[Bounding box prediction data]
━━━━━━━━
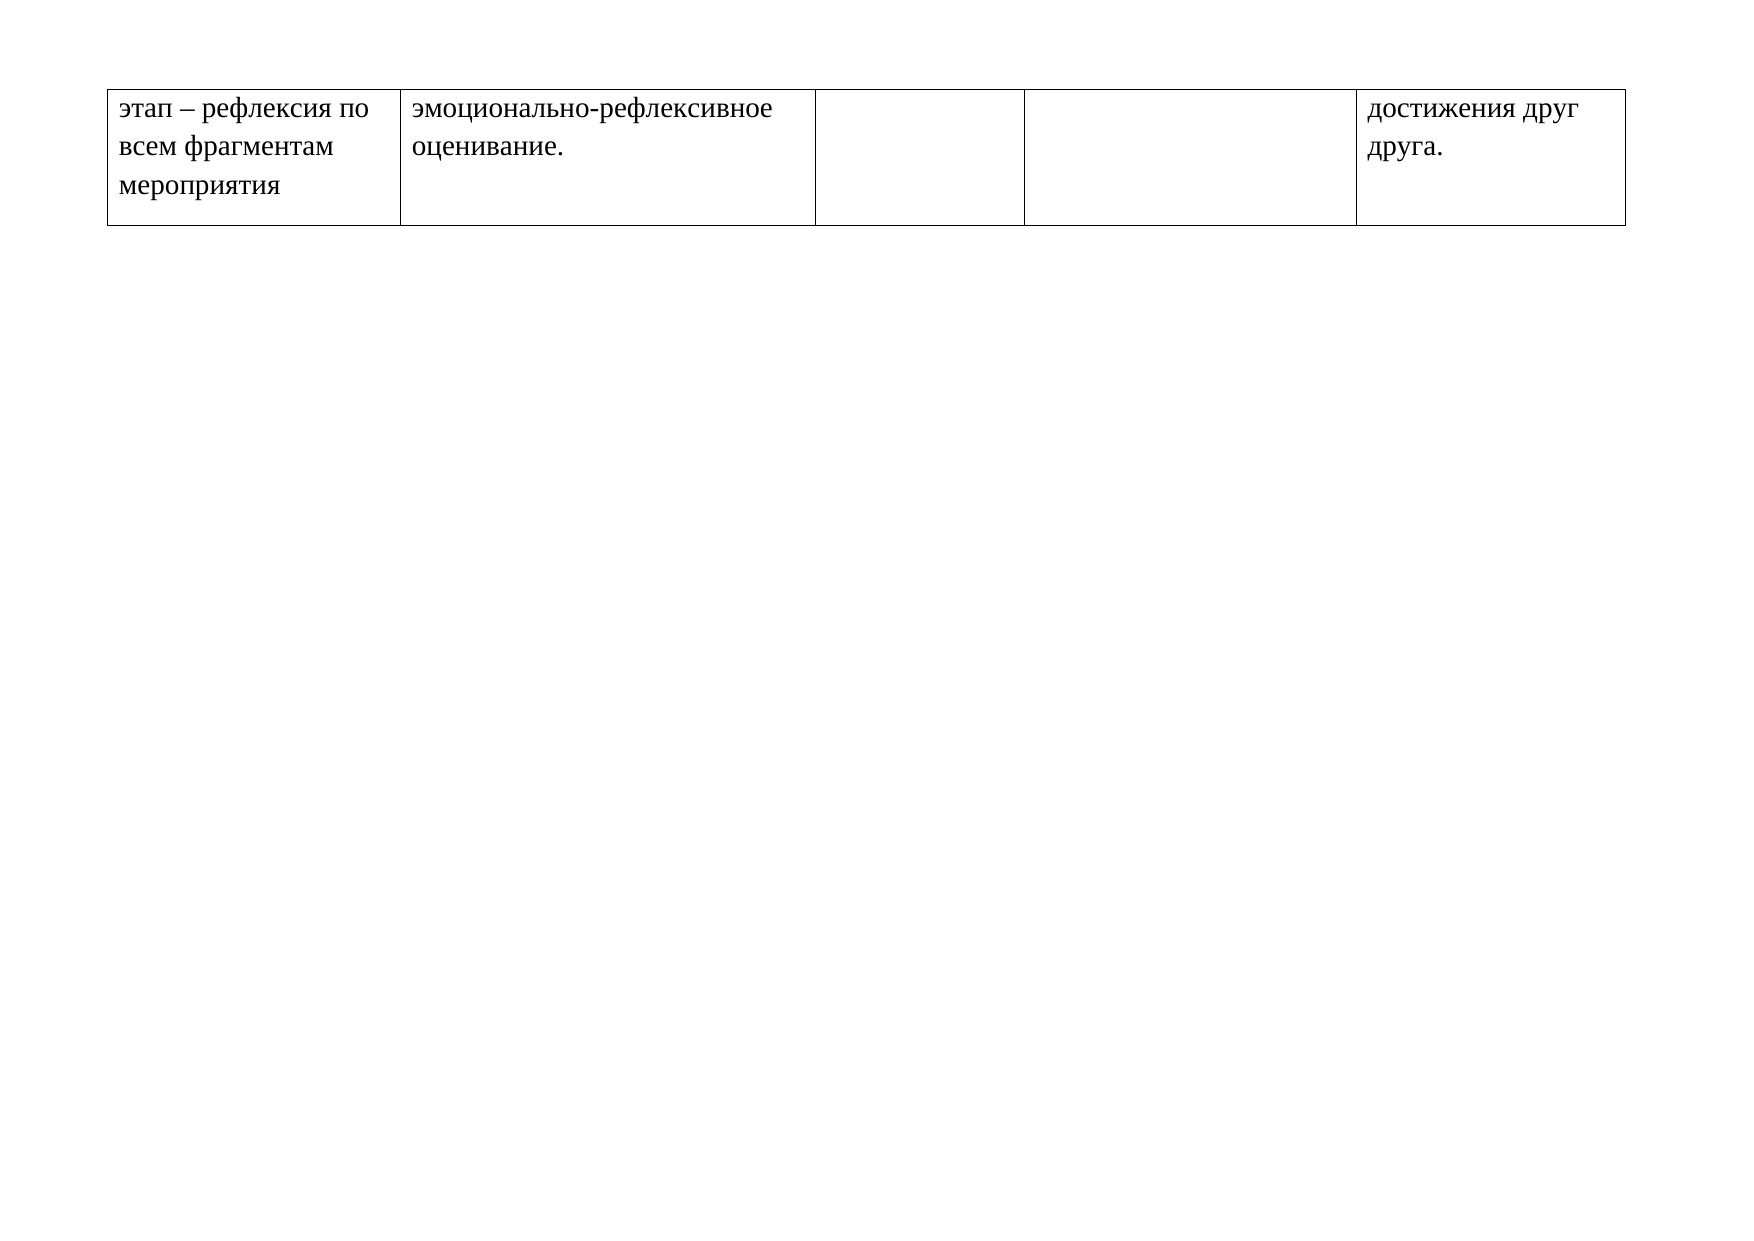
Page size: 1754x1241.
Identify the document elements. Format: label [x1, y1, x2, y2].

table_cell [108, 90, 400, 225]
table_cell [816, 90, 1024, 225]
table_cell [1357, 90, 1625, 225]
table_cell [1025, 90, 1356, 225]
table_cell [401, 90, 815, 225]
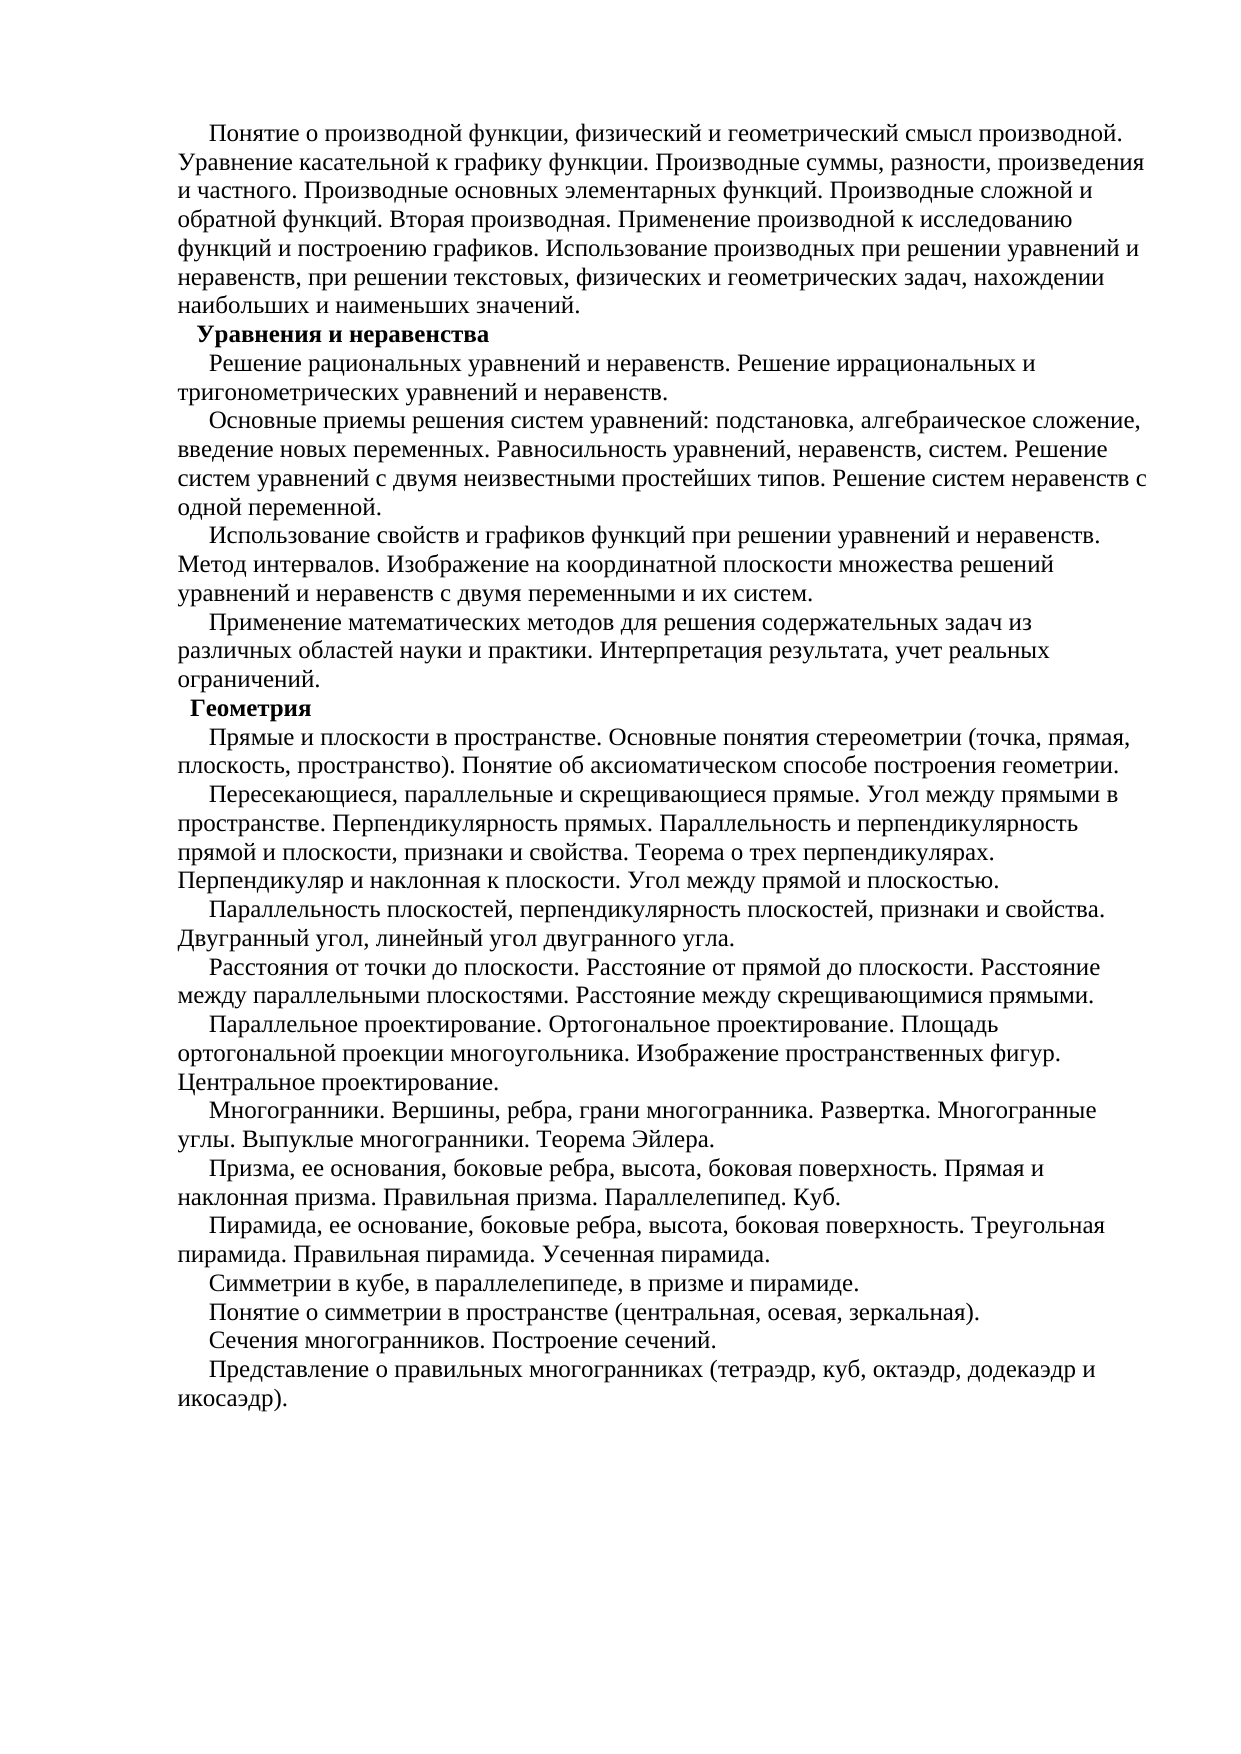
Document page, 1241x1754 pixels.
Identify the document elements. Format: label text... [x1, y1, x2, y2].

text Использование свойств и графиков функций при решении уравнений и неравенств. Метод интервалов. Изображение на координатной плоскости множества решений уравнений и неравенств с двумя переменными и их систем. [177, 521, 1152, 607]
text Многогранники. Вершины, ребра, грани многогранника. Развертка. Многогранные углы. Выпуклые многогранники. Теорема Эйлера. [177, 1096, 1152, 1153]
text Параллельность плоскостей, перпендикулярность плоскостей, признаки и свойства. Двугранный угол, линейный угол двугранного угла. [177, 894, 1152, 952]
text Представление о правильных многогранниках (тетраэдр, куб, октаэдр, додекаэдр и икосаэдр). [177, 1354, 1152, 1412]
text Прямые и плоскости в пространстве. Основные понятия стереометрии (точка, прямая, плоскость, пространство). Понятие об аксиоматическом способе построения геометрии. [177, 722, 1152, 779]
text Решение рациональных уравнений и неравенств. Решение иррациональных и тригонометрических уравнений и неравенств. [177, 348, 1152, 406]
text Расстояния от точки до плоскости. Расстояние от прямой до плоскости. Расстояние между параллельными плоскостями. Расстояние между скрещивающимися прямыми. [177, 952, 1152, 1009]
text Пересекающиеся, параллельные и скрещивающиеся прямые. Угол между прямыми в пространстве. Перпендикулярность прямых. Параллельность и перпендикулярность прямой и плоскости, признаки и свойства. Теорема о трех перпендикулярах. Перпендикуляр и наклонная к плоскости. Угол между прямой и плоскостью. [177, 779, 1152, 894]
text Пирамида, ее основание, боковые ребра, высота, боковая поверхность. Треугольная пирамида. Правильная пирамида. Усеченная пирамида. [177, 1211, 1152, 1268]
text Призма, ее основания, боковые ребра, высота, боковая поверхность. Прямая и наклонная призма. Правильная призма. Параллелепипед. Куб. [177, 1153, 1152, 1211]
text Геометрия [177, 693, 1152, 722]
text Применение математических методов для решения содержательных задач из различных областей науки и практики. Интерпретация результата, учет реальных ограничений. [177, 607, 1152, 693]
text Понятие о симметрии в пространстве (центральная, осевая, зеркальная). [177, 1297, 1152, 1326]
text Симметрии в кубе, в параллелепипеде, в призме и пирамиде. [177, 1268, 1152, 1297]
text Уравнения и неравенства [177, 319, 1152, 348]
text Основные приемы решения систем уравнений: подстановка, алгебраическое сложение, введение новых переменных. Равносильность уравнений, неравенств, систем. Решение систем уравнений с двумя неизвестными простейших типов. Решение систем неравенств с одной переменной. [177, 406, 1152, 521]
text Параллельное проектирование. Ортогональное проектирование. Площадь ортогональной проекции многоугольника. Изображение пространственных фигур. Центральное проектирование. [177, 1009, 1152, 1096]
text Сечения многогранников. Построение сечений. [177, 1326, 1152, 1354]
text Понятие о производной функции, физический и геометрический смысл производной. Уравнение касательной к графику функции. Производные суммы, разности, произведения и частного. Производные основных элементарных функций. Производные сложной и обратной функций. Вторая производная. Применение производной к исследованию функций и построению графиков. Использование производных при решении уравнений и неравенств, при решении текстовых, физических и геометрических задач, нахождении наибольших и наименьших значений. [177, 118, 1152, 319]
━━━━━━━━
## Activity
Isolate the lines above that contain the word "двумя" and copy them.

## Answer to this task
text Использование свойств и графиков функций при решении уравнений и неравенств. Метод интервалов. Изображение на координатной плоскости множества решений уравнений и неравенств с двумя переменными и их систем. [177, 521, 1152, 607]
text Основные приемы решения систем уравнений: подстановка, алгебраическое сложение, введение новых переменных. Равносильность уравнений, неравенств, систем. Решение систем уравнений с двумя неизвестными простейших типов. Решение систем неравенств с одной переменной. [177, 406, 1152, 521]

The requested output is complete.